Harvard has developed a series of small, not-for-credit discussion groups for freshmen to consider in depth some questions that most formal classes don’t cover, such as ‘what does it mean to live a good life?’ Nearly 200 students signed up for this non-credit series of small group discussions, led by faculty volunteers. Middlebury has developed interdisciplinary seminars that combine faculty members from the arts and also from sciences. They especially have been focusing on answering the question of when these interdisciplinary courses work well for students, and when they don’t work so well, with their conclusions based on solid assessment data.
 

How Well Do the Findings from these Campuses Generalize to Other Campuses?

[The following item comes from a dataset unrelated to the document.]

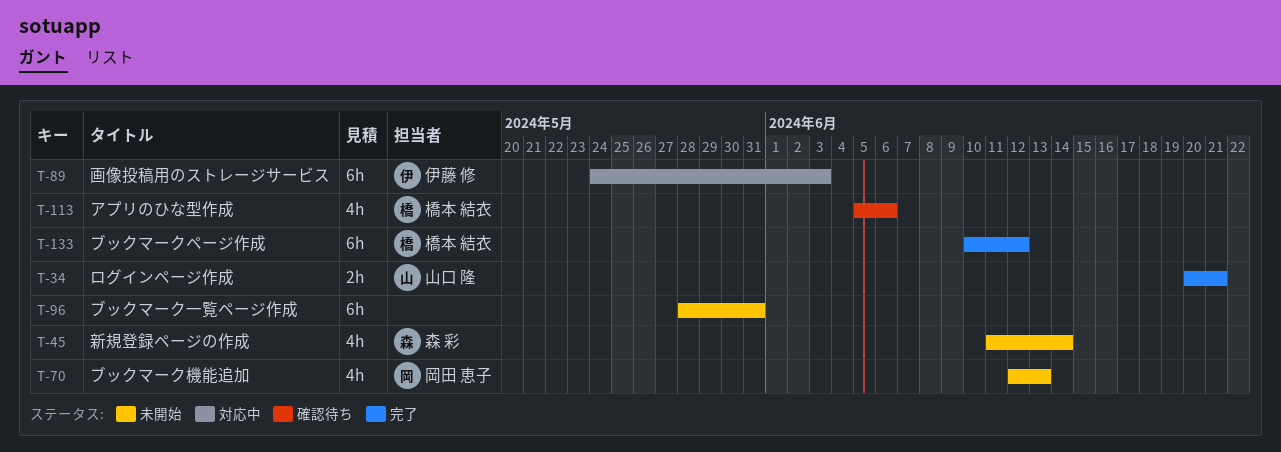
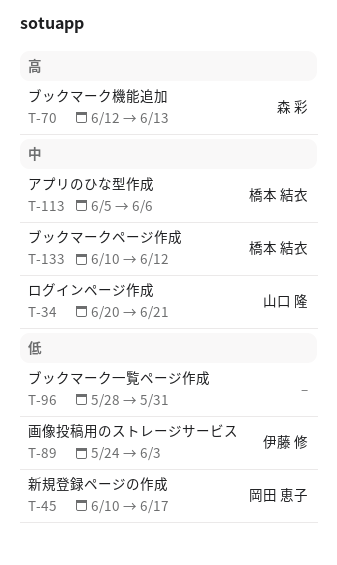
T-45, owner: 森 彩 -> 岡田 恵子
T-45, start: Jun 11 -> Jun 10
T-45, due: Jun 14 -> Jun 17
T-70, owner: 岡田 恵子 -> 森 彩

We do not yet really know the answer to this important question. The emphasis of all the Forum’s work is on strengthening undergraduate education. Yet the obvious diversity among “types of institutions” is intentional. Notice that participants include four major research universities, eight distinguished liberal arts colleges, and uniquely, one “start-up” Engineering College (Olin). By including different kinds and sizes of institutions among the participants, and choosing thirteen that have already demonstrated a commitment to excellence for undergraduates, we hope the robustness of findings from this group will be strengthened.
 

Who benefits from this Forum on Excellence and Innovation? A Grande Finale to the Forum on Excellence that will Include 25 Guest Campuses.


There are at least two beneficiaries. First are the thirteen participating institutions. Each has had a continuing opportunity to engage with other campuses in an ongoing search for constantly better ways to enhance learning, and the overall campus experiences of their students. Rigor of evaluations has been a core hallmark of The Forum.

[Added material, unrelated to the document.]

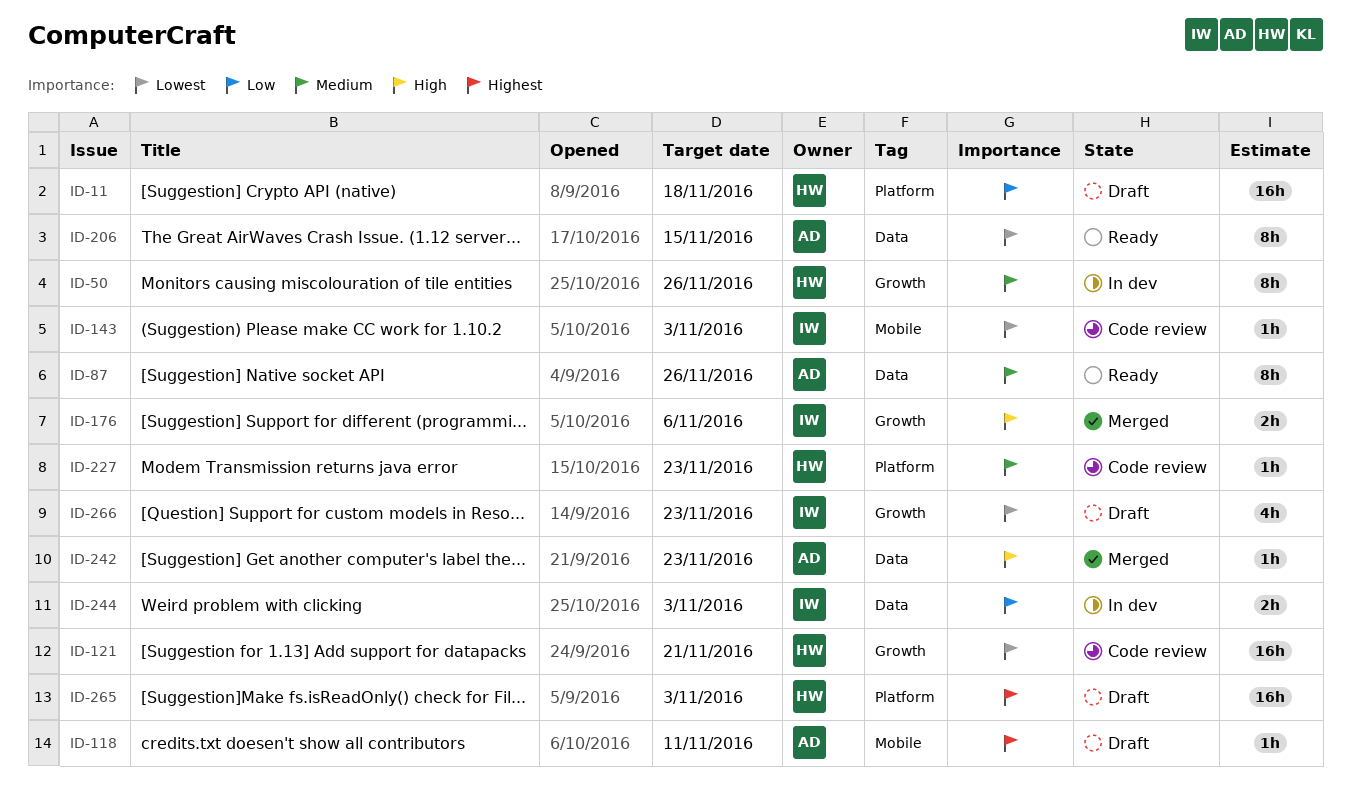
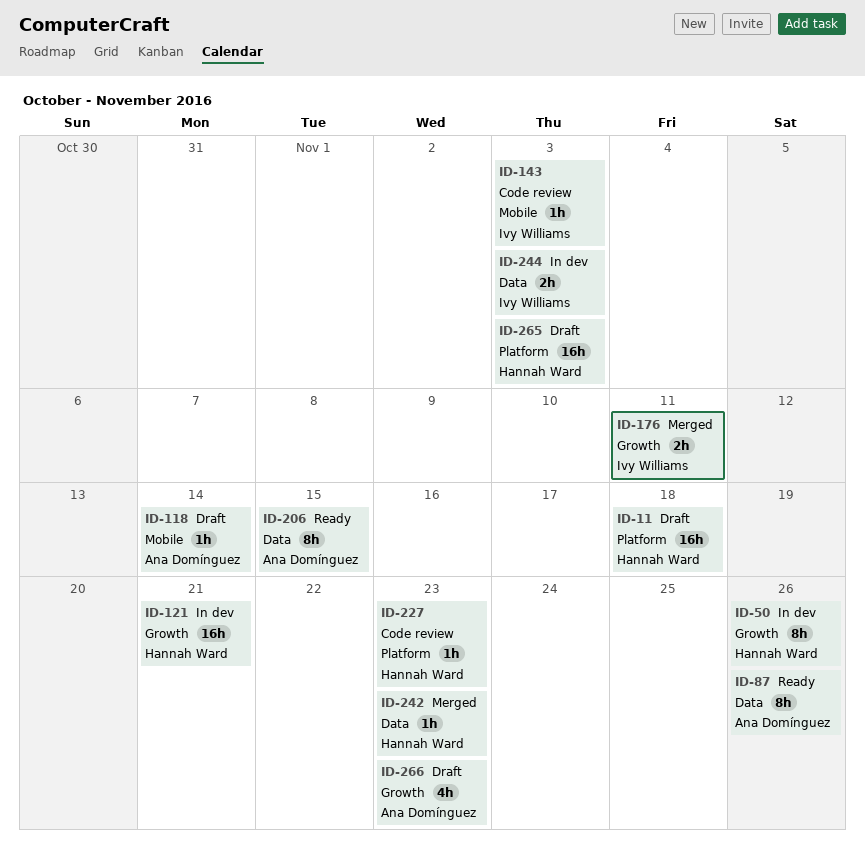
ID-118, due: Nov 11 -> Nov 14
ID-121, status: Code review -> In dev
ID-176, due: Nov 6 -> Nov 11
ID-242, owner: Ana Domínguez -> Hannah Ward
ID-266, owner: Ivy Williams -> Ana Domínguez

A second group of beneficiaries should be other strong campuses, who can ideally benefit from what participating campuses have learned over the past three years. Therefore, to see how well the new ideas and findings about the effectiveness of those new ideas for enhancing student learning and student success generalize to other campuses, the Forum will be inviting leaders of 25 other strong campuses to join our Final Session on March 14, 2009. At this session, a series of Panels will be presenting what they tried on their campus that was new, how exactly they assessed the impact of what they did, and finally what they learned about what works well and what does not work so well. We also will hear the results from a related project that is exploring whether for some campuses, just working to develop two innovations, and then rigorously evaluating their effectiveness for students, has or has not ‘changed that campus’s ‘culture.’

Thus in March of 2009, nearly 40 campuses will hear specific examples, stories of success, and some stories of hopes that resulted in disappointment. A key theme of our Forum sessions has been that no one expects all of the innovations on all campuses to succeed. If that happened, it would be astonishing. Inevitably campuses will find that some new ideas work well, and others don’t. What makes this Forum special is that such conclusions are based on rigorous assessment, rather than hunches and good intentions. The goal for this final session is that all the campuses, both Forum participants and the 25 guests who will be leaders from other colleges, will have an opportunity to learn collegially from the results of one another’s experiments, and systematic assessments of whether or not outcomes and the college experience have improved for students.